FIGURE 2:

Et/Lat can bind to intracellular JAK/STAT components. (A) Visualization of Dome and Et/Lat protein domain structure. Clustal sequence alignment for intracellular portion of Dome and Et/Lat. Transmembrane domain (TM; black bar), putative binding sites for Hop (HBS), and STAT92E (SBS) are highlighted. Tyrosine residues in Et/Lat are shown with bold letters. SP, signal peptide; CBM, cytokine-binding motif; FNIII, fibronectin 3 domains; TM, transmembrane domain; HBS, Hop-binding site; SBS, STAT binding site; aa, amino acids). Percentage identity between the indicated domains. (B) Dome-FLAG can coimmunoprecipitate Hop-HA, but this is greatly reduced when the putative Hop-binding site is mutated (Dome P925I). Tyrosine phosphorylation (pTyr) of Dome is also reduced in the Dome-P925I. (C) STAT92E transcriptional reporter activity assay.
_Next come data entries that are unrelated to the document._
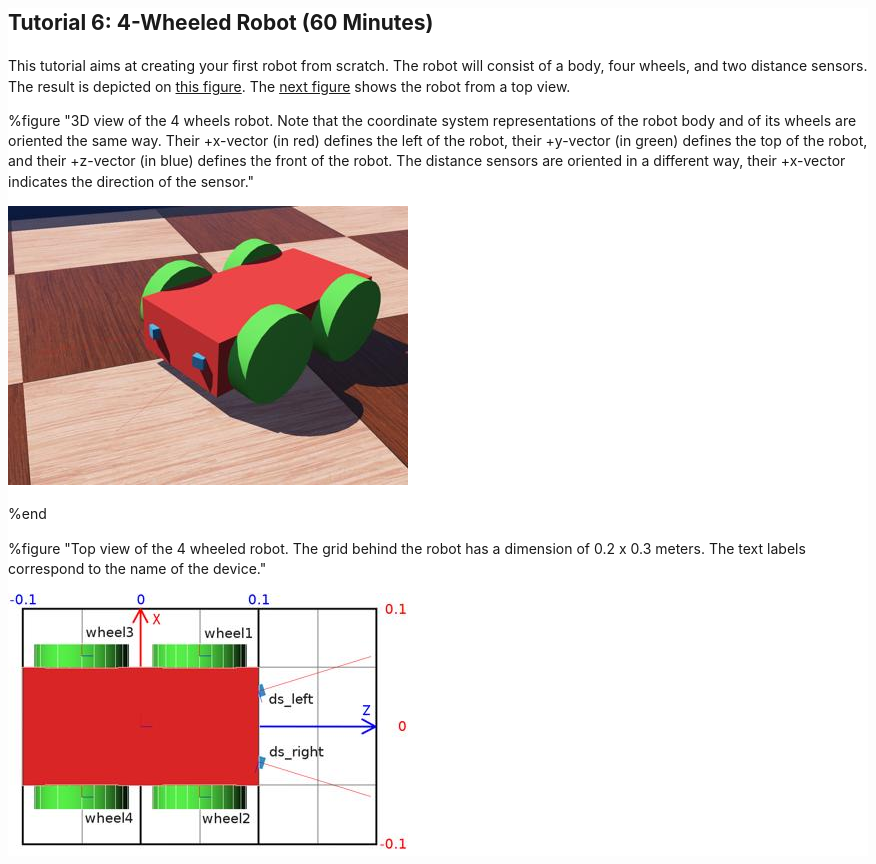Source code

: ## Tutorial 6: 4-Wheeled Robot (60 Minutes)

This tutorial aims at creating your first robot from scratch.
The robot will consist of a body, four wheels, and two distance sensors.
The result is depicted on [this figure](#3d-view-of-the-4-wheels-robot-note-that-the-coordinate-system-representations-of-the-robot-body-and-of-its-wheels-are-oriented-the-same-way-their-px-vector-defines-the-left-of-the-robot-their-py-vector-defines-the-top-of-the-robot-and-their-pz-vector-defines-the-front-of-the-robot-the-distance-sensors-are-oriented-in-a-different-way-their-px-vector-indicates-the-direction-of-the-sensor).
The [next figure](#top-view-of-the-4-wheeled-robot-the-grid-behind-the-robot-has-a-dimension-of-0-2-x-0-3-meters-the-text-labels-correspond-to-the-name-of-the-device) shows the robot from a top view.

%figure "3D view of the 4 wheels robot. Note that the coordinate system representations of the robot body and of its wheels are oriented the same way. Their +x-vector (in red) defines the left of the robot, their +y-vector (in green) defines the top of the robot, and their +z-vector (in blue) defines the front of the robot. The distance sensors are oriented in a different way, their +x-vector indicates the direction of the sensor."

![tutorial_4_wheels_robot.png](images/tutorial_4_wheels_robot.thumbnail.jpg)

%end

%figure "Top view of the 4 wheeled robot. The grid behind the robot has a dimension of 0.2 x 0.3 meters. The text labels correspond to the name of the device."

![tutorial_4_wheels_top_schema.png](images/tutorial_4_wheels_top_schema.thumbnail.jpg)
JAK/STAT pathway signaling is greatly reduced in cells expressing Dome P925I even in the presence of Upd2 ligand, **p < 0.01. (D) Immunoprecipitation assays show that both Dome-FLAG and Et/Lat-FLAG can coprecipitate Hop-HA. (E) Immunoprecipitation assays after transfection of the indicated Dome-FLAG and Et/Lat-FLAG proteins show that both proteins can coprecipitate endogenous STAT92E. dsRNA targeting the labeled mRNAs was added as indicated; ctrl, a nontargeting dsRNA. Knockdown of endogenous Dome (final lane) did not disrupt the ability of Et/Lat to bind to STAT92E. Upd2-conditioned medium was added for 15 min before protein harvesting. EV, empty vector. (F) Immunoprecipitation of endogenous STAT92E from cells expressing FLAG-tagged Dome or Et/Lat shows that both receptors are coprecipitated. Treatment with dsRNAs targeting the endogenous receptors suggests that interactions detected are independent of potential heterodimer formation.